---------- Data for the task

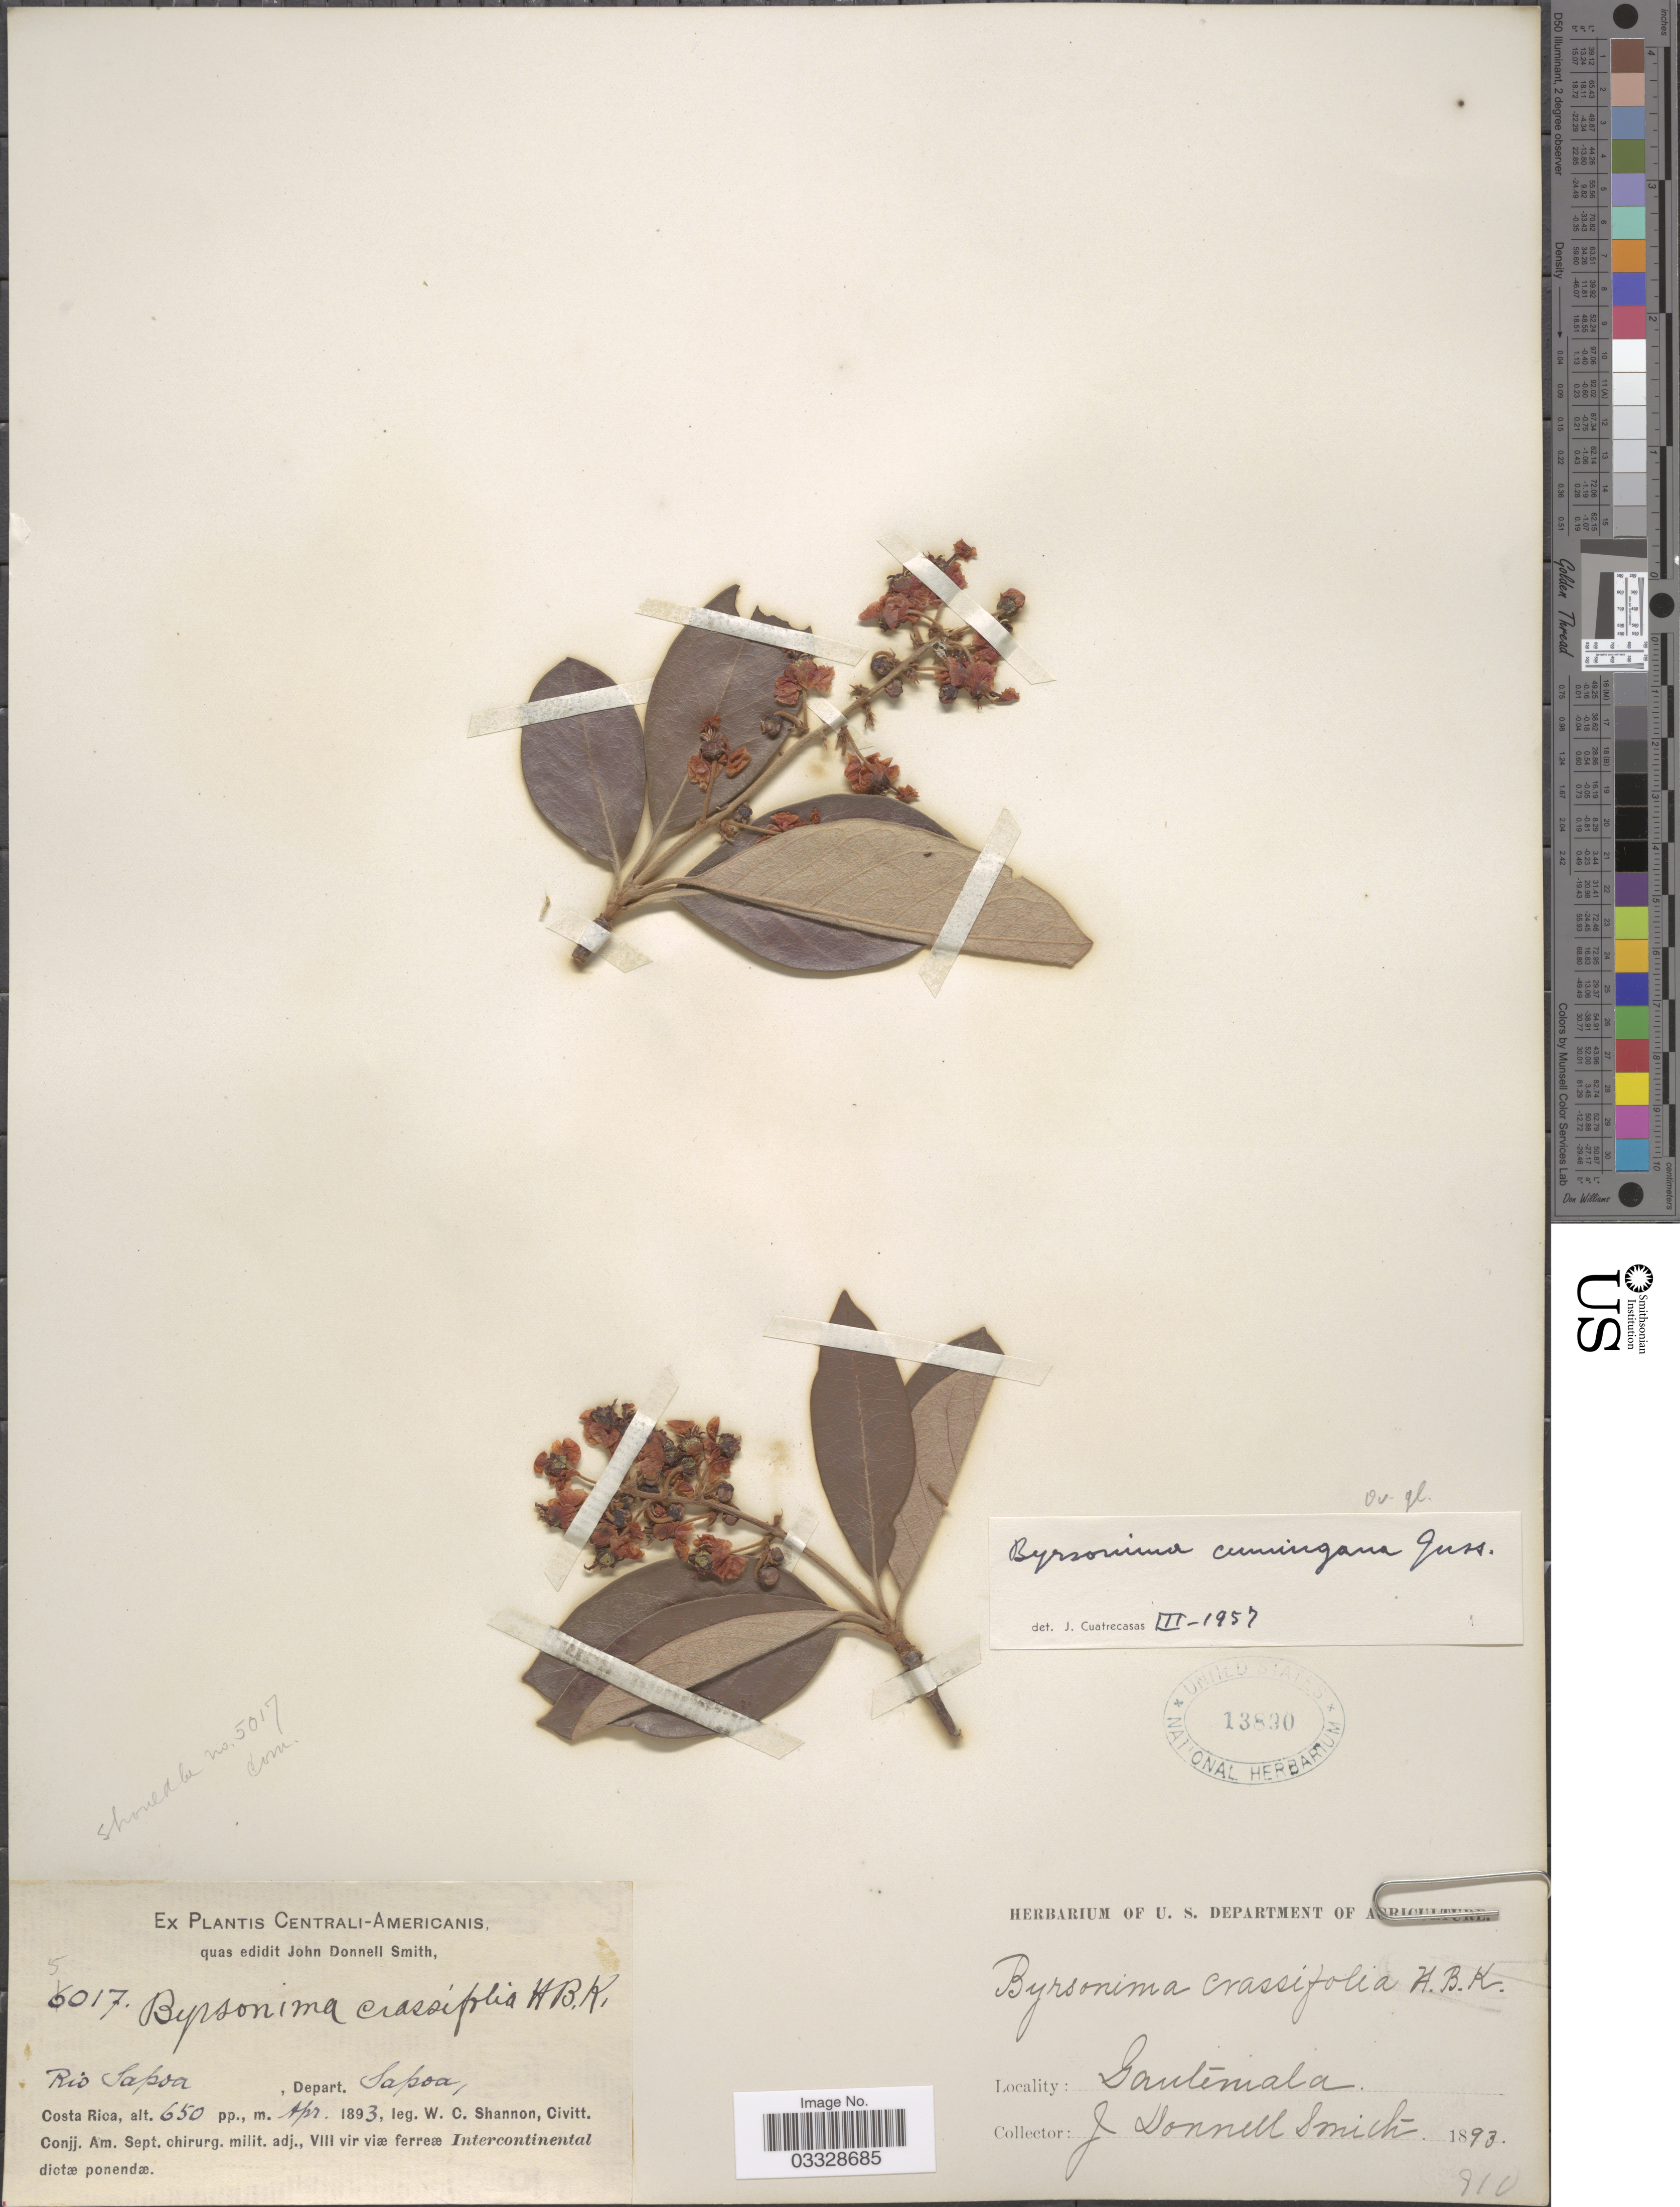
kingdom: Plantae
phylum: Tracheophyta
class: Magnoliopsida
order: Malpighiales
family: Malpighiaceae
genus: Byrsonima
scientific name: Byrsonima crassifolia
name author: (L.) Kunth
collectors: J. Donnell Smith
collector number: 5017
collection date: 1893-04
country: Costa Rica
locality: Centrali-Americanis. Rio Sapoa, Depart. Sapoa.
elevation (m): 198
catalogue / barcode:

--------------------

Task. Can you copy out, without any change, the lines of the material starting with the one containing "order: Malpighiales" and continuing through its last line?

Finished task.
order: Malpighiales
family: Malpighiaceae
genus: Byrsonima
scientific name: Byrsonima crassifolia
name author: (L.) Kunth
collectors: J. Donnell Smith
collector number: 5017
collection date: 1893-04
country: Costa Rica
locality: Centrali-Americanis. Rio Sapoa, Depart. Sapoa.
elevation (m): 198
catalogue / barcode:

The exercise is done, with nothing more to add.